If you’re describing a technique, could you describe it to a blind person — I mean do you know it that well that some one could understand you. As one author said, Do you know how to change a tire? Prove it — could you change it on a busy freeway, in a down pouring rain — have you ever?—I’m paraphrasing here, but you get the message don’t you?
The question is, do you really know how to fly an airplane, what makes a gun a pistol or a revolver is there a difference? Were there wagon trains out in Colorado in 1819? Were there railroad trains? Thank heavens there were editors who caught my slips in my Young Adult Novel.
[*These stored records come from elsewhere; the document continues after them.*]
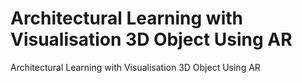 # Architectural Learning with Visualisation 3D Object Using AR
 Architectural Learning with Visualisation 3D Object Using AR
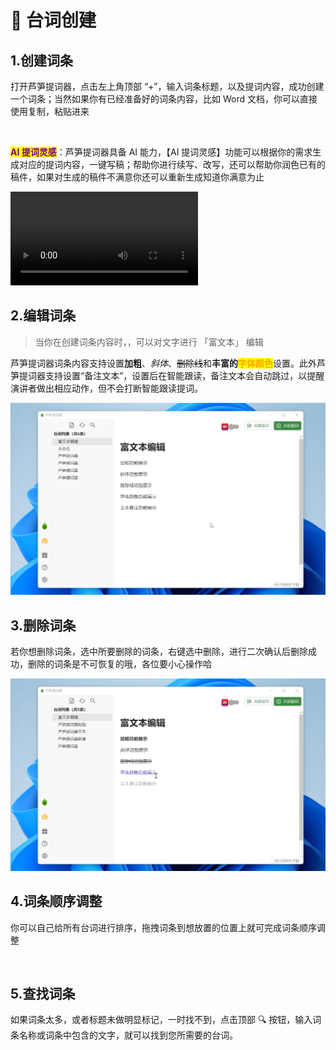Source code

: # 📝 台词创建

## 1.创建词条

打开芦笋提词器，点击左上角顶部 “+”，输入词条标题，以及提词内容，成功创建一个词条；当然如果你有已经准备好的词条内容，比如 Word 文档，你可以直接使用复制，粘贴进来

<img src="../.gitbook/assets/创建台词.gif" alt="">

<mark style="color:purple;">**AI 提词灵感**</mark>：芦笋提词器具备 AI 能力，【AI 提词灵感】功能可以根据你的需求生成对应的提词内容，一键写稿；帮助你进行续写、改写，还可以帮助你润色已有的稿件，如果对生成的稿件不满意你还可以重新生成知道你满意为止

<video controls>
  <source src="../.gitbook/assets/ai.mp4" type="video/mp4" />
</video>

## 2.编辑词条

> 当你在创建词条内容时，，可以对文字进行 「富文本」 编辑

芦笋提词器词条内容支持设置**加粗**、_斜体_、~~删除线~~和**丰富的**<mark style="color:orange;">**字体颜色**</mark>设置。此外芦笋提词器支持设置“备注文本”，设置后在智能跟读，备注文本会自动跳过，以提醒演讲者做出相应动作，但不会打断智能跟读提词。

<img src="../.gitbook/assets/富文本展示 (1).gif" alt="">

## 3.删除词条

若你想删除词条，选中所要删除的词条，右键选中删除，进行二次确认后删除成功，删除的词条是不可恢复的哦，各位要小心操作哈

<img src="../.gitbook/assets/删除词条.gif" alt="">

## 4.词条顺序调整

你可以自己给所有台词进行排序，拖拽词条到想放置的位置上就可完成词条顺序调整

<img src="../.gitbook/assets/换顺序.gif" alt="">

## 5.查找词条

如果词条太多，或者标题未做明显标记，一时找不到，点击顶部 🔍 按钮，输入词条名称或词条中包含的文字，就可以找到您所需要的台词。

<img src="../.gitbook/assets/搜索.gif" alt="">
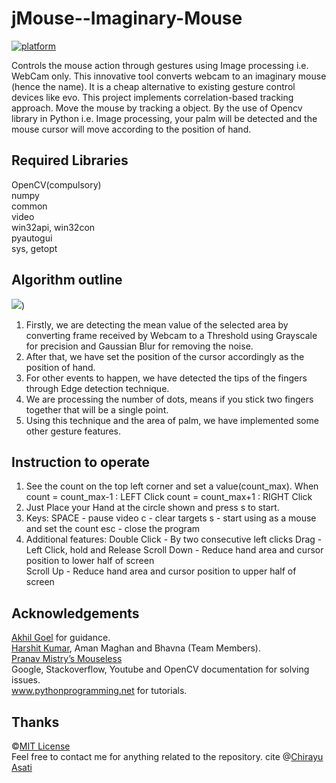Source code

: # jMouse--Imaginary-Mouse
[![platform](https://img.shields.io/badge/Implementation-Python-blue.svg)](https://www.android.com)

Controls the mouse action through gestures using Image processing i.e. WebCam only. This innovative tool converts webcam to an imaginary mouse (hence the name). It is a cheap alternative to existing gesture control devices like evo. This project implements correlation-based tracking approach. Move the mouse by tracking a object. By the use of Opencv library in Python i.e. Image processing, your palm will be detected and the mouse cursor will move according to the position of hand.

## Required Libraries

OpenCV(compulsory)<br>
numpy<br>
common<br>
video<br>
win32api, win32con<br>
pyautogui<br>
sys, getopt

## Algorithm outline

![](https://i.imgur.com/AlmKvJ5.png))

1) Firstly, we are detecting the mean value of the selected area by converting frame received by Webcam to a Threshold using Grayscale for precision and Gaussian Blur for removing the noise.
2) After that, we have set the position of the cursor accordingly as the position of hand.
3) For other events to happen, we have detected the tips of the fingers through Edge detection technique.
4) We are processing the number of dots, means if you stick two fingers together that will be a single point.
5) Using this technique and the area of palm, we have implemented some other gesture features.

## Instruction to operate

1) See the count on the top left corner and set a value(count_max).
   When
     count = count_max-1 : LEFT Click
     count = count_max+1 : RIGHT Click
2) Just Place your Hand at the circle shown and press s to start.
3) Keys:
     SPACE    - pause video
     c        - clear targets
     s        - start using as a mouse and set the count
     esc      - close the program
4) Additional features:
     Double Click - By two consecutive left clicks
     Drag - Left Click, hold and Release
     Scroll Down - Reduce hand area and cursor position to lower half of screen  
     Scroll Up - Reduce hand area and cursor position to upper half of screen
     
## Acknowledgements
[Akhil Goel](https://www.facebook.com/goelakhi) for guidance.<br>
[Harshit Kumar](https://github.com/harshit211997), Aman Maghan and Bhavna (Team Members).<br>
[Pranav Mistry’s  Mouseless](http://www.pranavmistry.com/projects/mouseless/)<br>
Google, Stackoverflow, Youtube and OpenCV documentation for solving issues.<br>
www.pythonprogramming.net for tutorials.

## Thanks
©[MIT License](https://github.com/chaira19/jMouse--Imaginary-Mouse/blob/master/LICENSE)<br>
Feel free to contact me for anything related to the repository.
cite @[Chirayu Asati](https://www.quora.com/profile/Chirayu-Asati)
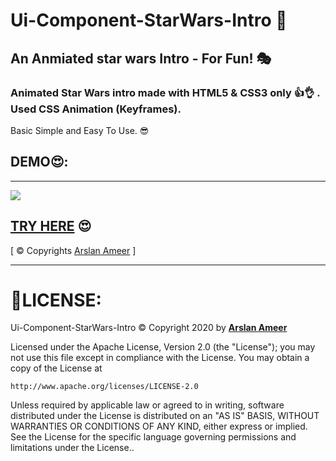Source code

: # Ui-Component-StarWars-Intro 🎡

## An Anmiated star wars Intro - For Fun! 🎭

### Animated Star Wars intro made with HTML5 & CSS3 only 👍👌 . Used CSS Animation (Keyframes).

Basic Simple and Easy To Use. 😎

## DEMO😍:

---

![](demo.gif)

## [TRY HERE](https://arslanameer.github.io/Ui-Component-StarWars-Intro/) 😍

[ © Copyrights [Arslan Ameer](http://www.arslanameer.com/) ]

---

# 🔐LICENSE:

Ui-Component-StarWars-Intro © Copyright 2020 by **[Arslan Ameer](http://www.arslanameer.com/)**

Licensed under the Apache License, Version 2.0 (the "License");
you may not use this file except in compliance with the License.
You may obtain a copy of the License at

    http://www.apache.org/licenses/LICENSE-2.0

Unless required by applicable law or agreed to in writing, software
distributed under the License is distributed on an "AS IS" BASIS,
WITHOUT WARRANTIES OR CONDITIONS OF ANY KIND, either express or implied.
See the License for the specific language governing permissions and
limitations under the License..
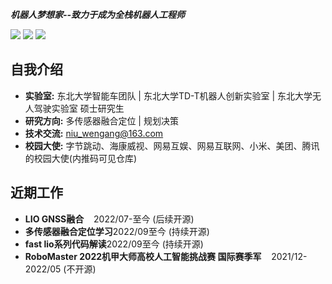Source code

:***机器人梦想家--致力于成为全栈机器人工程师***

[![](https://img.shields.io/badge/Bilibili-robotics%E6%B8%AF-brightgreen)](https://space.bilibili.com/356146260)
[![](https://img.shields.io/badge/CSDN%E5%8D%9A%E5%AE%A2-robotics%E6%B8%AF-brightgreen)](https://blog.csdn.net/weixin_37684239?type=blog)
![](https://visitor-badge.laobi.icu/badge?page_id=niuwengang.visitor-badge)

## 自我介绍
+ **实验室:** 东北大学智能车团队 | 东北大学TD-T机器人创新实验室 | 东北大学无人驾驶实验室 硕士研究生
+ **研究方向:** 多传感器融合定位 | 规划决策
+ **技术交流:** niu_wengang@163.com
+ **校园大使:** 字节跳动、海康威视、网易互娱、网易互联网、小米、美团、腾讯的校园大使(内推码可见仓库)

## 近期工作
+ **LIO GNSS融合**&nbsp;&nbsp;&nbsp;&nbsp;2022/07-至今 (后续开源)
+ **多传感器融合定位学习**2022/09至今 (持续开源)
+ **fast lio系列代码解读**2022/09至今 (持续开源)
+ **RoboMaster 2022机甲大师高校人工智能挑战赛 国际赛季军**&nbsp;&nbsp;&nbsp;&nbsp;2021/12-2022/05 (不开源)


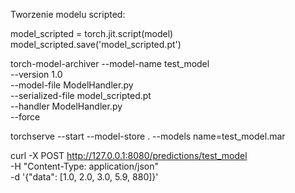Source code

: Tworzenie modelu scripted:

model_scripted = torch.jit.script(model)
model_scripted.save('model_scripted.pt')


torch-model-archiver --model-name test_model \
    --version 1.0 \
    --model-file ModelHandler.py \
    --serialized-file model_scripted.pt \
    --handler ModelHandler.py \
    --force


torchserve --start --model-store . --models name=test_model.mar


curl -X POST http://127.0.0.1:8080/predictions/test_model \
     -H "Content-Type: application/json" \
     -d '{"data": [1.0, 2.0, 3.0, 5.9, 880]}'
Your character can’t think something reminds him of something, in this cased the wagon master on a wagon train, if he could not have possibly experienced it. Even if your editor misses it, one or heaven forbid, many of your fans might not. In which case you’ll probably get angry fan mail and even lose a few readers. No author can afford to lose readers or fans.
So when it’s a possibility that you aren’t exactly, one-hundred percent positive you are right—RESEARCH FIRST. I can’t stress that enough. Whether you are writing fiction or non-fiction, readers will not tolerate infractions of these types. If you were a copywriter it cost you a profitable client, in fiction, it could cost you your career. Research that will put you a head above any lazy writer who decides to fake it, who decides to assume he knows.
I had a biology professor who once had a favorite phrase that has stuck with me since he said it years ago. “Anything you assume without knowing—Ass u me — makes an Ass-out of-U and – Me.” Very apropos and a phrase worth remembering for anyone, but especially writers hoping to have a substantial career.